Une acad’ aussi pauvre que le score de Metz. J’en ai marre de ce club, de ce sport, de ma vie. J’en ai marre d’essuyer les vannes et d’avoir, à chaque journée, de moins en moins d’arguments pour me défendre. De voir la Horda qui quitte le stade avant la fin du match. De voir des tribunes de plus en plus vides avec un tarif incompréhensible. De voir débarquer dans mon club des soit-disant prodiges allemands qui se prennent des vestes en National. De diminuer à chaque fois les ambitions que je nourris pour un club que j’aime. Avant c’était au moins une dixième place, après la quinzième, pour finir par prier pour le maintien. J’en peux plus des quolibets, de me taper l’affiche avec ces taupes en grenats qui n’arrivent pas à nous donner la moindre compensation de notre soutien, de notre passion, de notre amour.
La situation est critique. Mes mots sont acides. Mon esprit est pollué par la haine et la vengeance d’un cœur plein d’amour meurtri et blessé.
Je suis fragile… Je suis à terre… J’ai besoin de toi FC Metz, alors s’il te plaît, bouge ton cul de là et assure nous au moins une sortie brillante. La voilà où je la place… ma foutue dernière ambition…

Au revoir.

LeGrasAuLLy

LeGrasAuLLy

8 Comments

    • J’avoue, vos largesse défensives étaient le bienvenue contre notre petite équipe si timide devant. Mais devant tant de politesse, nos attaquants n’ont pas osé tirer ailleurs que sur Maignan.

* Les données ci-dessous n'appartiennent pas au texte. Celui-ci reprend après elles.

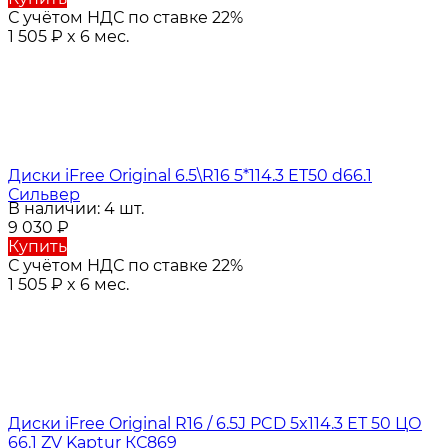
С учётом НДС по ставке 22%
1 505
₽
x 6 мес.
Диски iFree Original 6.5\R16 5*114.3 ET50 d66.1
Сильвер
В наличии: 4 шт.
9 030
₽
Купить
С учётом НДС по ставке 22%
1 505
₽
x 6 мес.
Диски iFree Original R16 / 6.5J PCD 5x114.3 ЕТ 50 ЦО
66.1 ZV Kaptur КС869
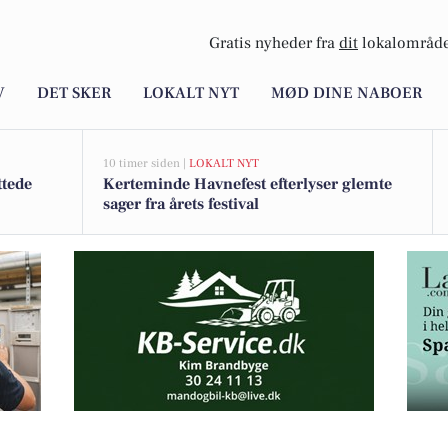
Gratis nyheder fra
dit
lokalområde
V
DET SKER
LOKALT NYT
MØD DINE NABOER
10 timer siden |
LOKALT NYT
ttede
Kerteminde Havnefest efterlyser glemte
sager fra årets festival
o: Bregnør Bygade 44, Bregnør, 5300 Kerteminde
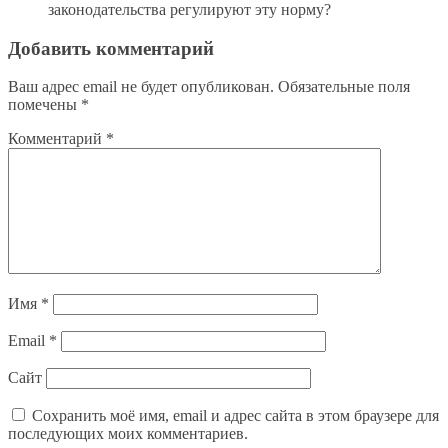
законодательства регулируют эту норму?
Добавить комментарий
Ваш адрес email не будет опубликован.
Обязательные поля
помечены
*
Комментарий
*
Имя
*
Email
*
Сайт
Сохранить моё имя, email и адрес сайта в этом браузере для
последующих моих комментариев.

  1. J’ai hâte de lire les académies croisées de Nancy-Metz l’an prochain. Dépression vs mélancolie, bile vs amertume, haine de l’humanité vs dégoût de soi… on aura droit au meilleur de la Lorraine.

  2. FC Metz – Dijon FCO ??? Cher Legrasaully le désespoir vous égare …

    • Mes erreurs sont effectivement à mettre sur le compte de mon coma affectif à l’égard de mon équipe de coeur… Et je ne pense pas que cela puisse s’arranger.